20 Jahre nach dem 11. September

Bidens Blamage

von Redaktion

MIKE SCHIER

Normalerweise wäre es nur ein Tag für eher symbolische Gedenkfeiern gewesen: In knapp vier Wochen jährt sich der für die USA lange traumatische 11. September zum 20. Mal. Nun reißt der abrupte Machtwechsel in Afghanistan die alten Wunden auf. Dort, wo der Massenmord einst seinen Ausgang nahm, feiern nun wieder islamistische Terroristen. Ein Schlag ins Gesicht für viele tausend Hinterbliebene und US-Soldaten, die in zwei Jahrzehnten ihr Leben riskierten. Für den erfahrenen US-Präsidenten Joe Biden, der eigentlich den außenpolitischen Dilettanten Donald Trump vergessen machen wollte, ist das die bislang größte Blamage seiner Amtszeit.

Der neue Präsident, außenpolitisch zwar erfahren, aber innenpolitisch stark unter Druck, hat zu einseitige Schwerpunkte gesetzt: Natürlich ist es richtig, das Augenmerk stärker auf China zu richten, das den USA den Rang als herrschende Weltmacht streitig macht und damit Demokratie und freie Wirtschaft gleichermaßen gefährdet. Doch wer seinen Fokus allzu eng zieht, könnte bald böse Überraschungen erleben: Nicht nur, weil für Terroristen, die nun neue Rückzugsräume erhalten, die USA der Erzfeind Nummer 1 bleiben. Sondern auch, weil man in Syrien erleben musste, wie amerikanisches (westliches) Desinteresse andere Mächte auf den Plan rief.

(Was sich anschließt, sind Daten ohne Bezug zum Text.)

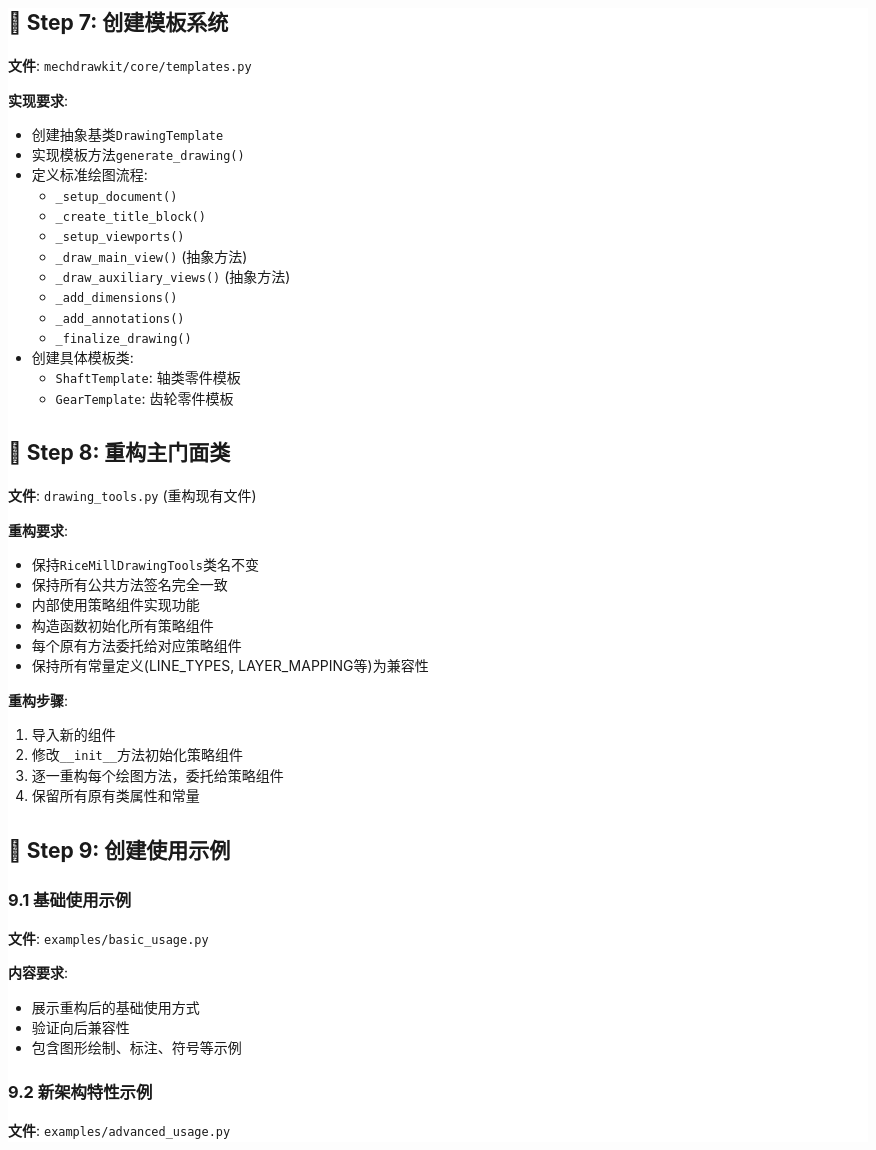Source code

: ## 📄 Step 7: 创建模板系统

**文件**: `mechdrawkit/core/templates.py`

**实现要求**:
- 创建抽象基类`DrawingTemplate`
- 实现模板方法`generate_drawing()`
- 定义标准绘图流程:
  - `_setup_document()`
  - `_create_title_block()`
  - `_setup_viewports()`
  - `_draw_main_view()` (抽象方法)
  - `_draw_auxiliary_views()` (抽象方法)
  - `_add_dimensions()`
  - `_add_annotations()`
  - `_finalize_drawing()`
- 创建具体模板类:
  - `ShaftTemplate`: 轴类零件模板
  - `GearTemplate`: 齿轮零件模板

## 📄 Step 8: 重构主门面类

**文件**: `drawing_tools.py` (重构现有文件)

**重构要求**:
- 保持`RiceMillDrawingTools`类名不变
- 保持所有公共方法签名完全一致
- 内部使用策略组件实现功能
- 构造函数初始化所有策略组件
- 每个原有方法委托给对应策略组件
- 保持所有常量定义(LINE_TYPES, LAYER_MAPPING等)为兼容性

**重构步骤**:
1. 导入新的组件
2. 修改`__init__`方法初始化策略组件
3. 逐一重构每个绘图方法，委托给策略组件
4. 保留所有原有类属性和常量

## 📄 Step 9: 创建使用示例

### 9.1 基础使用示例

**文件**: `examples/basic_usage.py`

**内容要求**:
- 展示重构后的基础使用方式
- 验证向后兼容性
- 包含图形绘制、标注、符号等示例

### 9.2 新架构特性示例

**文件**: `examples/advanced_usage.py`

Dieser nicht durchdachte Rückzug des Weltpolizisten a.D. schwächt Status und Glaubwürdigkeit der USA weiter. Die Mahnungen nach der Abwahl Trumps, auch künftig würden die USA nicht zur alten Führungsstärke zurückkehren, erhalten ihren Praxis-Beleg. Europa und die neue Bundesregierung müssen sich außenpolitisch neu sortieren und endlich eigenständiger werden.